Here are some of the financial investments and policy provisions included in the bill: 

  • $50 million for the Corridors of Commerce program, originally formed in 2013, aimed at supporting highway investment programs that would allow for increased economic growth. A list of previous Corridors of Commerce projects can be found online and include a reconstruction project on Snelling Avenue and a lane expansion between Rice Street and Lexington Avenue in St. Paul. 
  • A study of climate mitigation and adaptation efforts at Minneapolis–Saint Paul International Airport focusing on several goals to be met by 2030 related to:
    • A reduction in greenhouse gas emissions.
    • A reduction in per-passenger water usage.
    • Waste diversion.
  • A requirement that the Metropolitan Council study public transportation post-COVID, though no funding is provided and the transportation omnibus bill requires that the Metropolitan Council pay for the study itself. 
  • A new retroactive driver’s license reinstatement provision that would require the development of a remote application process for driver’s license reinstatement.

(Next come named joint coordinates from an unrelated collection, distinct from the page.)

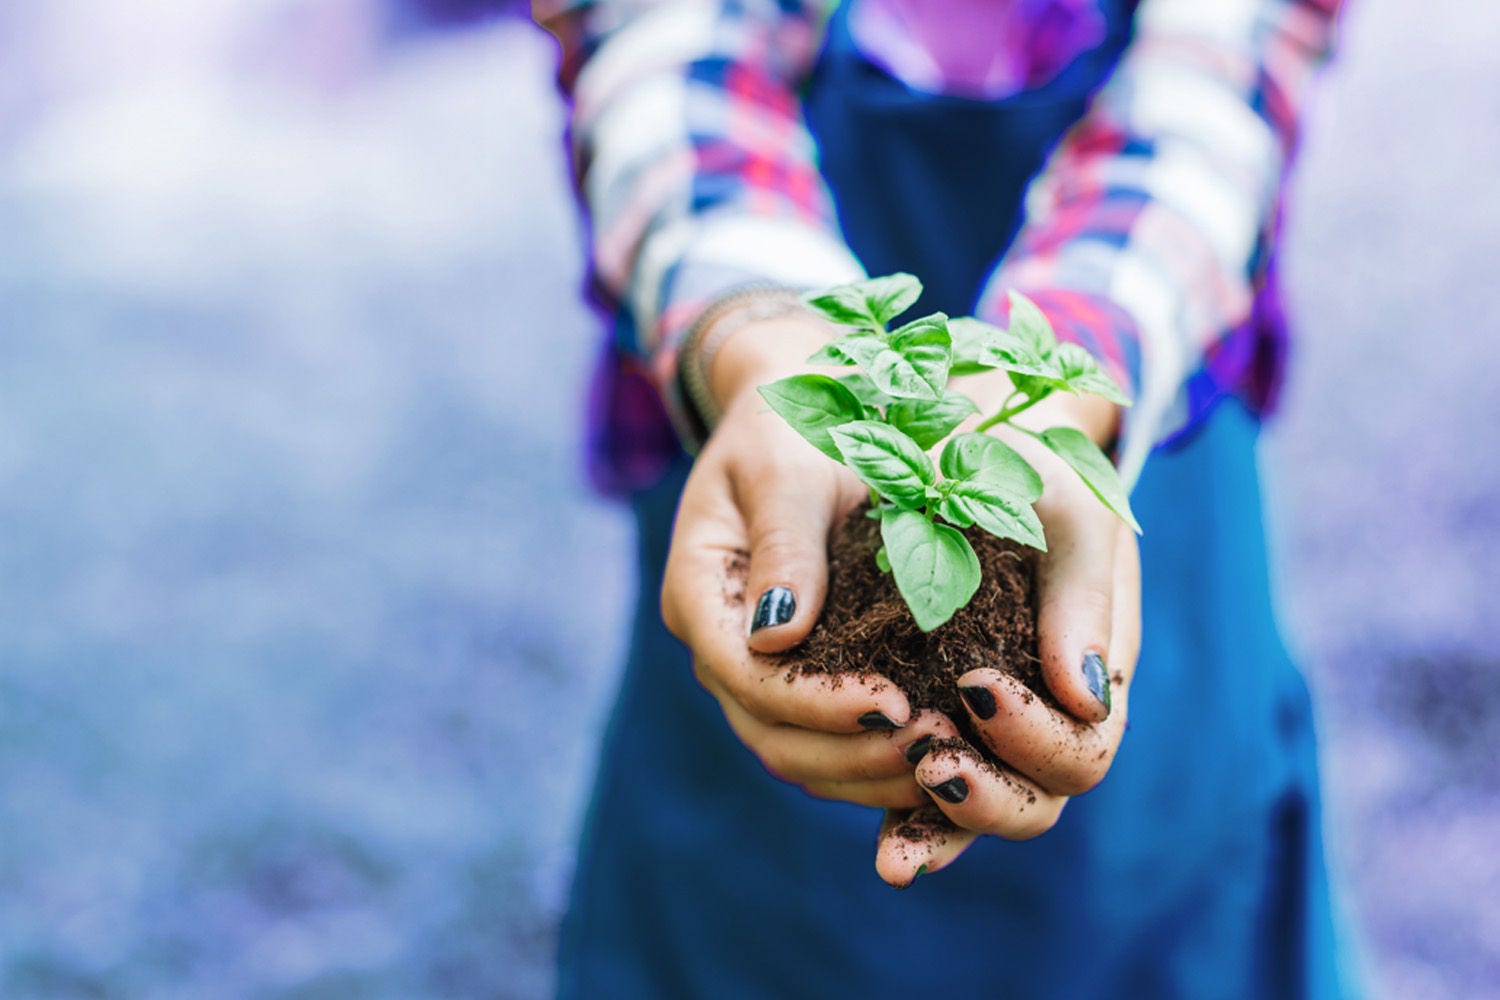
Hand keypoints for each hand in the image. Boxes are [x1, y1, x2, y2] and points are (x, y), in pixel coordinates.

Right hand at [662, 310, 963, 807]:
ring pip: (795, 751)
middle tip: (934, 749)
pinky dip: (872, 759)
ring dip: (864, 769)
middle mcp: (719, 640)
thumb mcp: (789, 466)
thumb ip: (784, 544)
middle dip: (848, 752)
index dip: (817, 703)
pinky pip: (825, 738)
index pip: (747, 674)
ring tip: (944, 761)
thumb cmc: (797, 421)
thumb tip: (775, 635)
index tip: (896, 703)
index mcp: (700, 589)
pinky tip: (937, 757)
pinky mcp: (798, 672)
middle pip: (768, 731)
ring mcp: (754, 663)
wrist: (807, 408)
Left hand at [874, 384, 1141, 886]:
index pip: (1085, 746)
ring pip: (982, 807)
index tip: (978, 687)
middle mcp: (1049, 709)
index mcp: (1093, 666)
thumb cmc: (1031, 466)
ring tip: (893, 845)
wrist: (972, 439)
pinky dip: (910, 820)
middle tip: (929, 764)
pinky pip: (929, 786)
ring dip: (941, 830)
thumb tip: (1085, 697)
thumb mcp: (1066, 509)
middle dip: (988, 799)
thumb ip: (1083, 595)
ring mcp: (993, 723)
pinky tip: (881, 846)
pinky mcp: (937, 715)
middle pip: (1040, 799)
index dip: (1038, 739)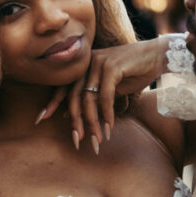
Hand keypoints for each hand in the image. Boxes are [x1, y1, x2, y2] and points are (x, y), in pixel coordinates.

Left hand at [37, 38, 168, 147]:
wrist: (156, 56)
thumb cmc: (132, 72)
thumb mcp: (108, 88)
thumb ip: (90, 97)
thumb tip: (67, 114)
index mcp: (83, 65)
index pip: (64, 86)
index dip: (52, 102)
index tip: (40, 118)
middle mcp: (87, 61)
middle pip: (74, 95)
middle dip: (75, 121)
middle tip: (77, 140)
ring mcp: (98, 62)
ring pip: (89, 98)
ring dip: (93, 122)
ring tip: (97, 139)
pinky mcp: (112, 66)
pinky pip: (105, 95)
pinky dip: (107, 113)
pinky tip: (110, 126)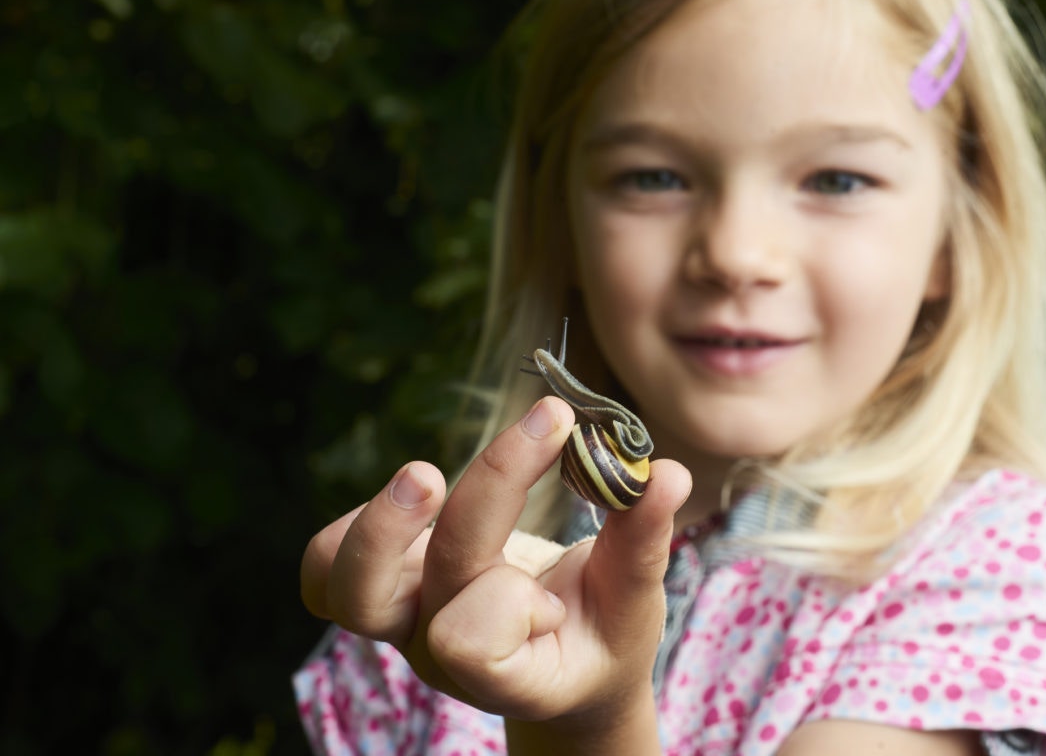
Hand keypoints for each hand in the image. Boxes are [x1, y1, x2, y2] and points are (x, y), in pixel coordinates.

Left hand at [300, 396, 690, 736]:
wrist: (559, 664)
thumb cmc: (601, 633)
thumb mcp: (635, 600)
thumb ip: (643, 540)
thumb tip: (666, 472)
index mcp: (506, 676)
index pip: (469, 637)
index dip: (508, 598)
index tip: (555, 591)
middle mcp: (440, 654)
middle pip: (426, 577)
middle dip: (482, 494)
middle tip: (547, 423)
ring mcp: (404, 622)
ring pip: (346, 582)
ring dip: (382, 520)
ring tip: (429, 475)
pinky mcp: (383, 589)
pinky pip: (325, 567)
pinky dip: (353, 524)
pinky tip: (416, 495)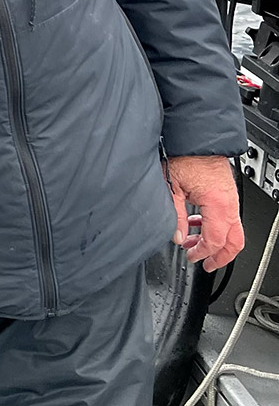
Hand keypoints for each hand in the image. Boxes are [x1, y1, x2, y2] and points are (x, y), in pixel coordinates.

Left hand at [165, 154, 243, 272]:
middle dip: (220, 257)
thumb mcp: (172, 188)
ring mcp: (231, 200)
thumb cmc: (185, 157)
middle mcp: (230, 204)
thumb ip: (175, 216)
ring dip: (215, 242)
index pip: (215, 240)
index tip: (192, 258)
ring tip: (194, 244)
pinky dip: (214, 227)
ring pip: (233, 232)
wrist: (196, 141)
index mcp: (218, 204)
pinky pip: (227, 219)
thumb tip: (177, 237)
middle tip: (204, 263)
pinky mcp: (227, 195)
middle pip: (234, 242)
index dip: (203, 253)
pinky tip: (196, 224)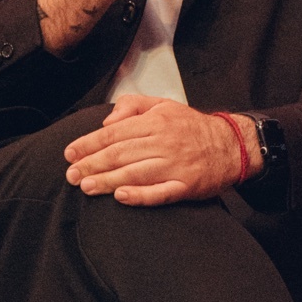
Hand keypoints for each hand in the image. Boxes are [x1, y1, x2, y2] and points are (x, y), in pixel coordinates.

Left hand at [63, 95, 258, 205]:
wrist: (232, 145)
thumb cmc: (192, 127)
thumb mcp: (163, 105)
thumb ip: (133, 106)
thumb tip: (107, 121)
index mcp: (155, 122)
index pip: (114, 133)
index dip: (89, 144)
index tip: (70, 154)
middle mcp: (163, 142)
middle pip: (120, 154)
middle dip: (92, 165)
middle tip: (71, 175)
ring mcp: (175, 165)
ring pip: (135, 173)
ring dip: (107, 181)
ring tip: (86, 187)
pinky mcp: (186, 186)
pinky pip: (160, 192)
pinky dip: (140, 195)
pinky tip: (121, 197)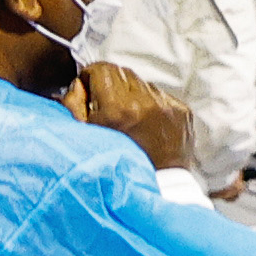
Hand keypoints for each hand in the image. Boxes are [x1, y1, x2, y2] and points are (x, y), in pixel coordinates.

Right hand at [71, 59, 202, 169]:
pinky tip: (146, 124)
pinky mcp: (182, 112)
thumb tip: (79, 84)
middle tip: (107, 106)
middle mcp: (145, 103)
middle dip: (111, 84)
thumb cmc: (113, 166)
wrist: (154, 186)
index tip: (90, 90)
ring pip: (142, 82)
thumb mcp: (81, 135)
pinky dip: (150, 104)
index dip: (90, 77)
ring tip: (128, 118)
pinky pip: (161, 95)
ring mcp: (167, 106)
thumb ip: (73, 103)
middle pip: (122, 72)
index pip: (101, 68)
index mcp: (117, 109)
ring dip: (132, 94)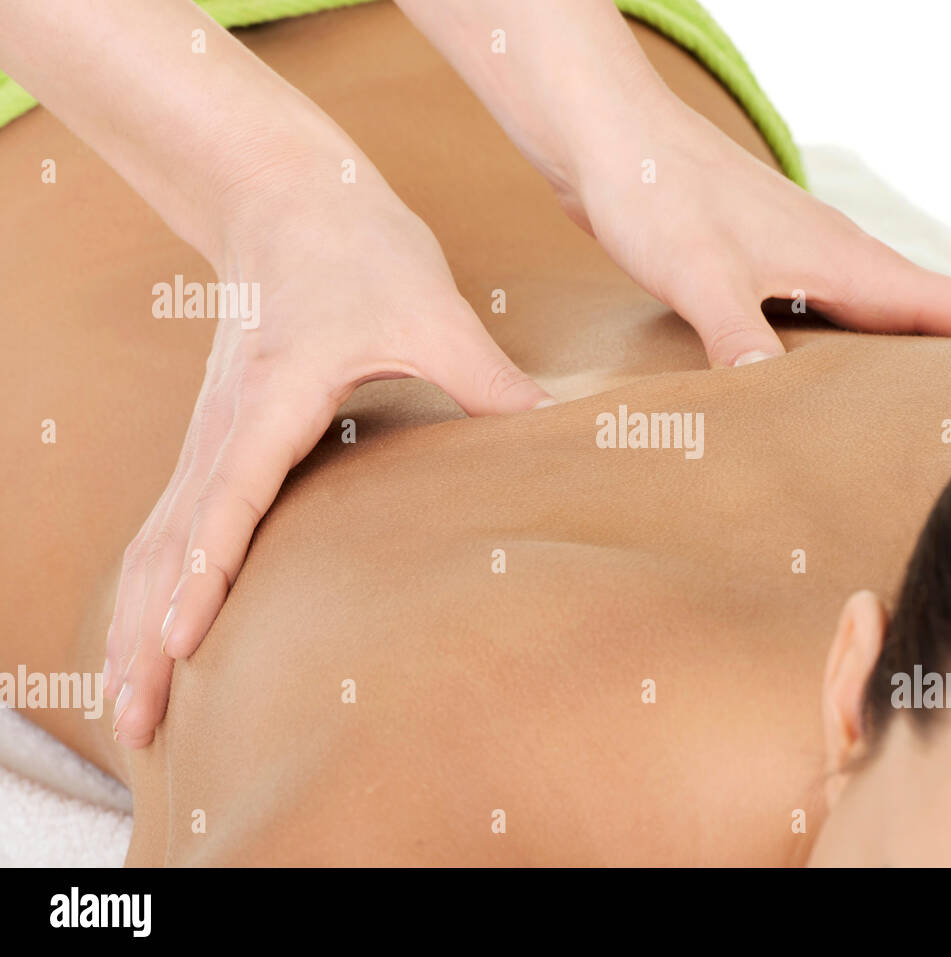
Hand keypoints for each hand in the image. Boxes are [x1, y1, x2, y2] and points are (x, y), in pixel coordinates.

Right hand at [106, 188, 550, 746]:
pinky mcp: (212, 440)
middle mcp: (224, 422)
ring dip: (134, 624)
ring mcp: (208, 434)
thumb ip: (488, 381)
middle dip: (145, 634)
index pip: (232, 493)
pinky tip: (148, 635)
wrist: (287, 197)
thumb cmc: (359, 248)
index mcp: (276, 392)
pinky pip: (168, 525)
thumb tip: (559, 433)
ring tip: (126, 708)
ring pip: (155, 543)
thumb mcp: (434, 311)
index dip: (207, 568)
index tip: (181, 638)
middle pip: (169, 542)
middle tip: (135, 722)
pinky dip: (149, 587)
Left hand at [559, 99, 950, 364]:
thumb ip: (736, 336)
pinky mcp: (764, 274)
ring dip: (923, 364)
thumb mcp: (697, 271)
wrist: (606, 137)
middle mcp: (840, 265)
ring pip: (885, 327)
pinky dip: (854, 361)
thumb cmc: (655, 188)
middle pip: (939, 322)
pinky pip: (832, 326)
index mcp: (849, 262)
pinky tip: (837, 393)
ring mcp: (804, 267)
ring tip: (948, 419)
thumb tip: (772, 403)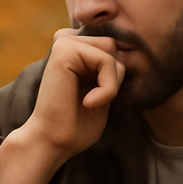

  • A requirement that the Blue Line light rail project extension office hold quarterly community meetings in the impacted Minneapolis communities of Willard-Hay, Jordan, Lyn-Park and Near North. The bill also requires that, by July 1, 2023, the project office — working with community groups — must have developed an engagement framework. 
  • A requirement that the Metropolitan Council expand pedestrian and bicycle trails alongside specific routes laid out in the legislation, working alongside the Hennepin County Regional Railroad Authority, the Ramsey County Regional Railroad Authority, local government and impacted property owners. 
  • “Subject to available funds,” Metropolitan Council is tasked with developing a pilot program aimed at expanding the work of the Metro Mobility Program. A report on the pilot program would have to be completed by Feb. 1, 2026. 
  • Using sales tax revenue, the Metropolitan Council is tasked with developing a pilot program aimed at implementing transit fare elimination along routes laid out in the bill, and the completion of a report studying transit fare elimination by Feb. 15, 2025. 
  •  The establishment of a Metropolitan Governance Task Force to study and provide recommendations related to the management of the Metropolitan Council. 
  • Nearly $26 million in funding, over the 2024 and 2025 budget years, for the Safe Routes to School program aimed at increasing transportation and transit infrastructure safety around specific schools in the state, as well as education related to transportation and transit safety around Minnesota schools. Schools would need to apply for funding, as would cities, that also have their own pot of program-specific funding. No particular schools or programs are named in the bill, outside of the line item in the appropriations section. 
  • Over $2.5 million in funding for the Department of Public Safety’s Vehicle Crimes Unit, which investigates crimes related to vehicles, including motor vehicle theft. 
  • The establishment of an Advisory Council on Transit Safety meant to advise, assist and make recommendations to the commissioners of the Department of Public Safety, Department of Transportation and Department of Health related to projects and programs aimed at improving transit safety in Minnesota.

Many provisions of the bill will become law on July 1, when the 2024 budget year begins.